WHAT THIS TASK INVOLVES:
Copy out the lines below word for word, without the pictures.

# # # # #

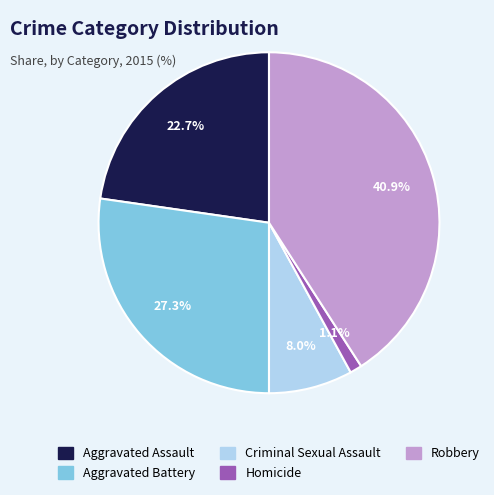

Which has a higher value, Criminal Sexual Assault or Aggravated Battery?

Aggravated Battery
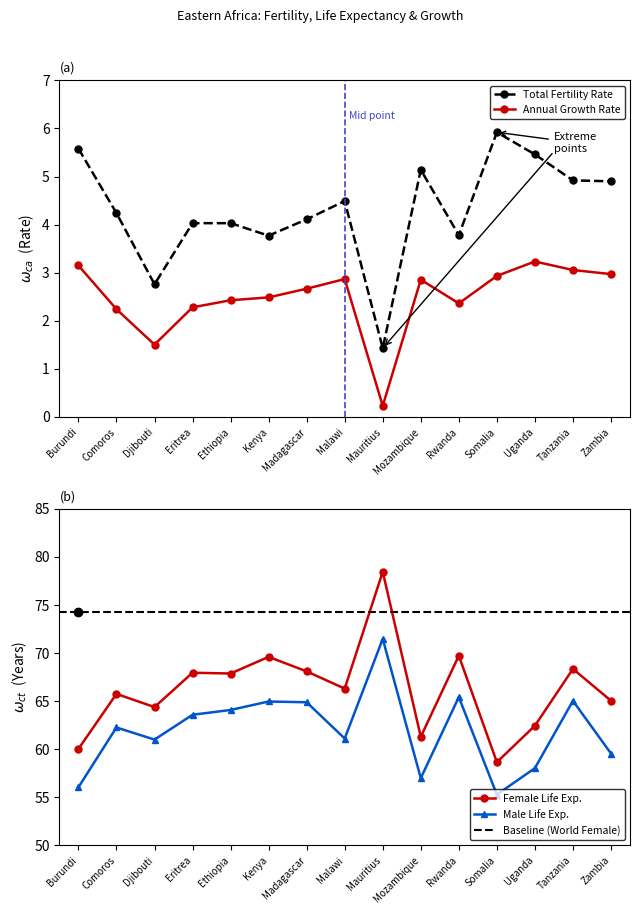

Which series has the widest spread of values?

Female Life Exp.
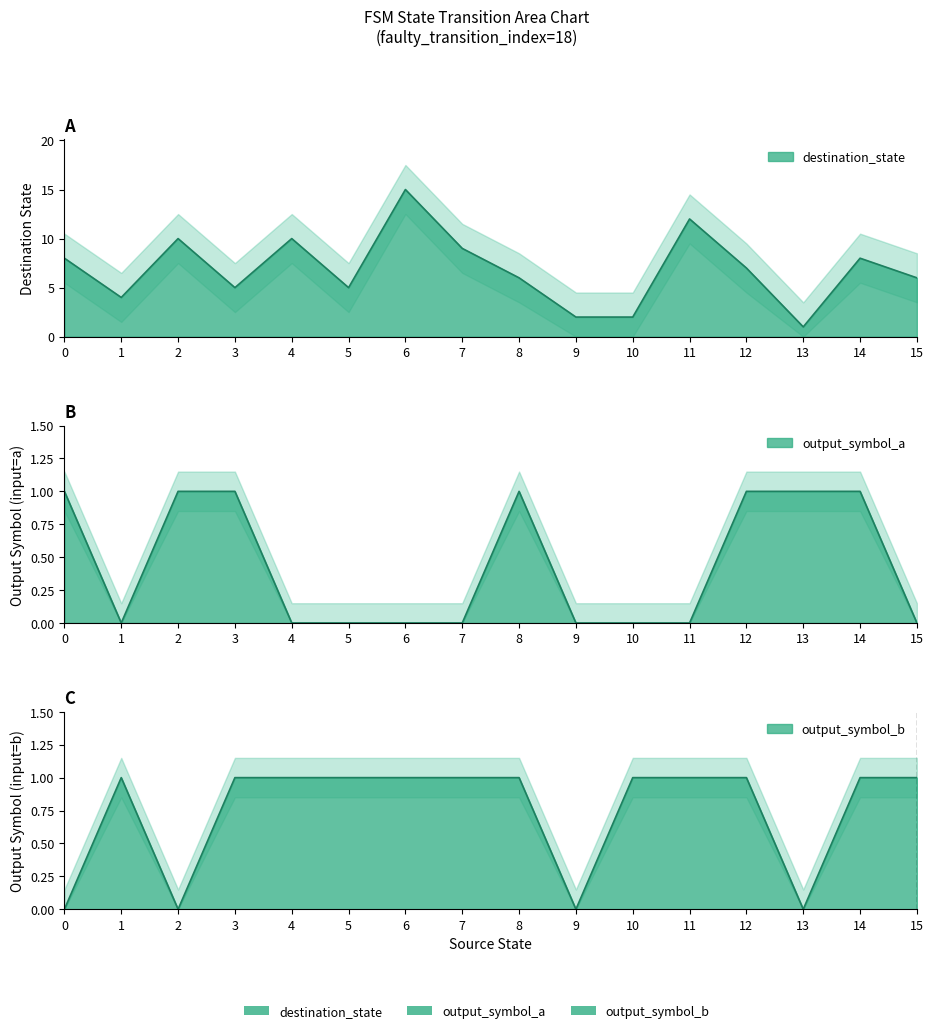

True or false: output_symbol_a has a value of 0 at 11.

True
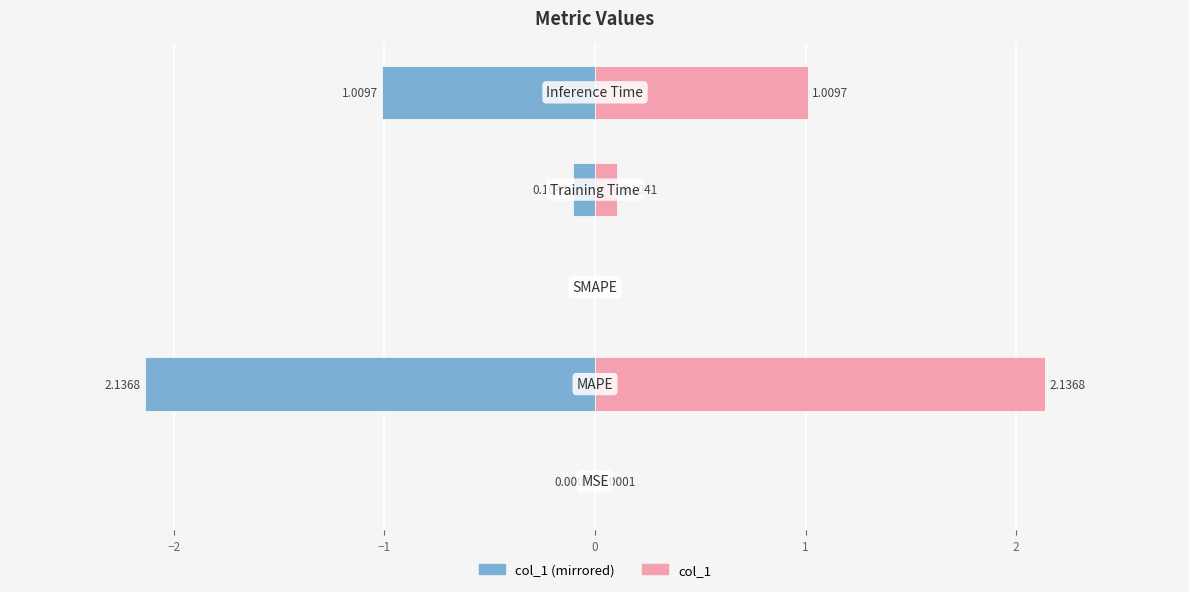

What is the value of the col_1 (left) bar at the 5th from the left?

-1.0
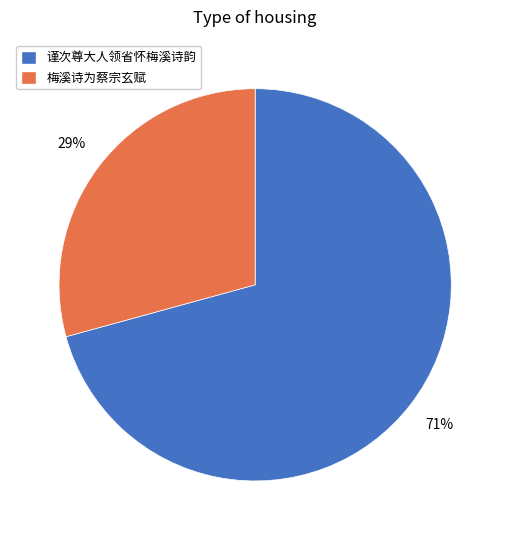

Is the sum of 谨次尊大人领省怀梅溪诗韵 and 梅溪诗为蔡宗玄赋 greater than half?

Yes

# # # # #

ANSWER:
Which has a higher value, Criminal Sexual Assault or Aggravated Battery?

Aggravated Battery

Which series has the widest spread of values?

Female Life Exp.

True or false: output_symbol_a has a value of 0 at 11.

True

What is the value of the col_1 (left) bar at the 5th from the left?

-1.0

Is the sum of 谨次尊大人领省怀梅溪诗韵 and 梅溪诗为蔡宗玄赋 greater than half?

Yes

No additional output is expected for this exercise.